Ободренный ею, Емельян поднялся:
— Уже скоро на Русь подамся али в Польшу панскую. Меня там надежные люди ждут! Вот оттуда я деньжат и привезу Враз с нуждой справимся!
— А как долго ожидать благодати сей, Емеля? — спросила поверившая его словам мать, пристально глядя на сына.
Он потупился.
— Так вот зараз обсказать не могу. Как Господь дозволит, так и возвернусь!
— Сумлеваюсь я, — вытирая слезы, сказала Софья. — Сердцем чую, что больше мы не свидимся.
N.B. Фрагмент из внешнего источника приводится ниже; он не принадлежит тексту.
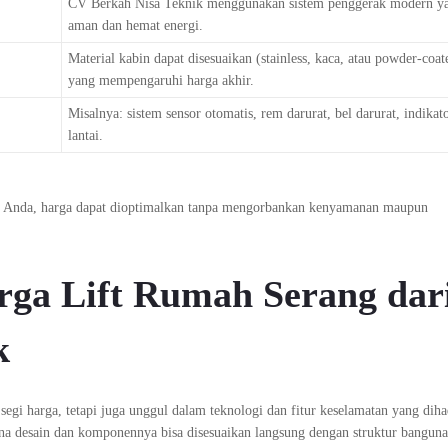
CV Berkah Nisa Teknik menggunakan sistem penggerak modern y
aman dan hemat energi.
Material kabin dapat disesuaikan (stainless, kaca, atau powder-coate
yang mempengaruhi harga akhir.
Misalnya: sistem sensor otomatis, rem darurat, bel darurat, indikato
lantai.
h Anda, harga dapat dioptimalkan tanpa mengorbankan kenyamanan maupun
rga Lift Rumah Serang dar
k
segi harga, tetapi juga unggul dalam teknologi dan fitur keselamatan yang diha
ana desain dan komponennya bisa disesuaikan langsung dengan struktur bangun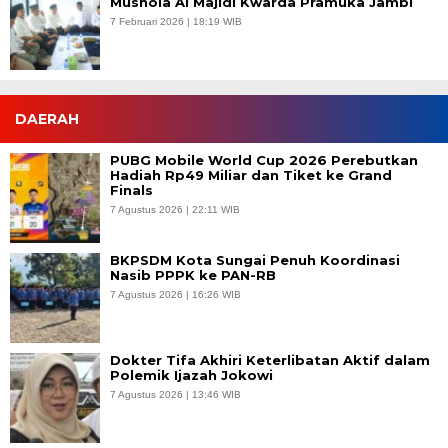
Mushola Al Majidi Kwarda Pramuka Jambi
7 Februari 2026 | 18:19 WIB
DAERAH
PUBG Mobile World Cup 2026 Perebutkan
Hadiah Rp49 Miliar dan Tiket ke Grand
Finals
7 Agustus 2026 | 22:11 WIB
BKPSDM Kota Sungai Penuh Koordinasi
Nasib PPPK ke PAN-RB
7 Agustus 2026 | 16:26 WIB
Dokter Tifa Akhiri Keterlibatan Aktif dalam
Polemik Ijazah Jokowi
7 Agustus 2026 | 13:46 WIB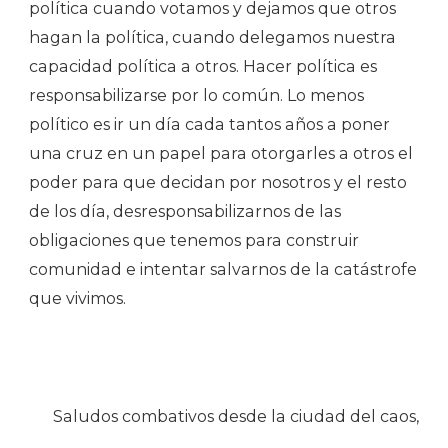
política cuando votamos y dejamos que otros
hagan la política, cuando delegamos nuestra
capacidad política a otros. Hacer política es
responsabilizarse por lo común. Lo menos
político es ir un día cada tantos años a poner
una cruz en un papel para otorgarles a otros el
poder para que decidan por nosotros y el resto
de los día, desresponsabilizarnos de las
obligaciones que tenemos para construir
comunidad e intentar salvarnos de la catástrofe
que vivimos.
Saludos combativos desde la ciudad del caos,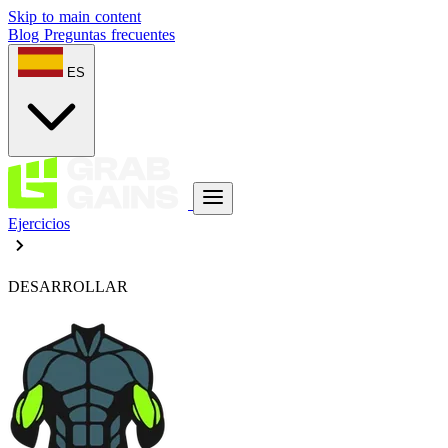
Skip to main content
Blog
Preguntas frecuentes
ES
Ejercicios
DESARROLLAR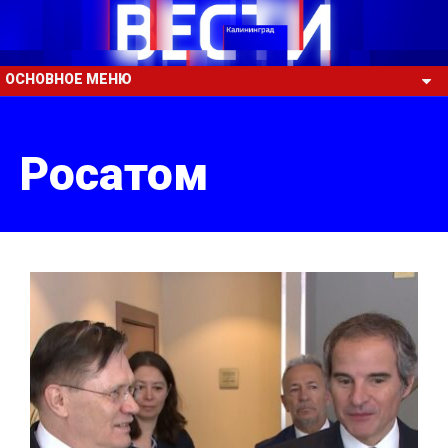
ОСНОВНОЕ МЕНЮ
Росатом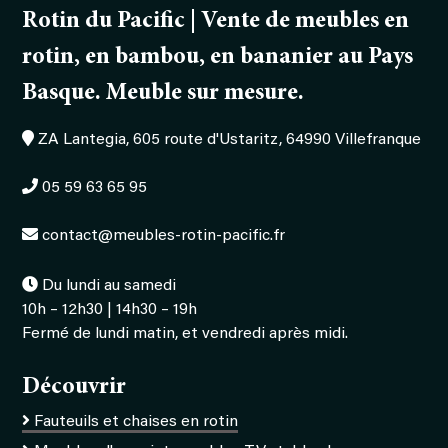
Rotin du Pacific | Vente de meubles en
rotin, en bambou, en bananier au Pays
Basque. Meuble sur mesure.
ZA Lantegia, 605 route d'Ustaritz, 64990 Villefranque
05 59 63 65 95
contact@meubles-rotin-pacific.fr
Du lundi au samedi
10h – 12h30 | 14h30 – 19h
Fermé de lundi matin, et vendredi après midi.
Découvrir
Fauteuils et chaises en rotin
— Не смей хоронить меня! — Он выдернул из кармана мешочек, вытряхнул из него пять монет и положил их на стол. Он задыхался, будто в горле застрял ком. Наконец ему удалось тяжело и протяжно выпустить воздух. — Вот вам пять рублев серебряных. Покуда хватит.
Больше он не успел ничего сказать. В дверь избы властно застучали. Емельян обомлел. Ворота и калитка были заперты, значит…
— Это они, — чуть слышно прошептала перепуганная Софья и кинулась к окну. На ней лица не было. — Они это…
Емельян тоже метнулся к окну — за ним виднелась освещаемая луной улица.
— Кажись, они все зараз во двор вломились, — тихо сказал он.
— И что с того, Емеля? — плачущим голосом спросила Софья.
Он стоял, прикусив губу.
— Все едино дверь выломают. Идите отворяйте. Только не торопитесь шибко!
Емельян посмотрел на Софью, перепуганных детей и плачущую мать.
— Что ж, не поминайте лихом!
Сильным ударом ноги он вышиб окно и выпрыгнул в проем.
Сразу с улицы послышались громкие голоса, выстрелы и топот лошадиных копыт. Семье только оставалось гадать — спасся Емеля или погиб, удирая от погони.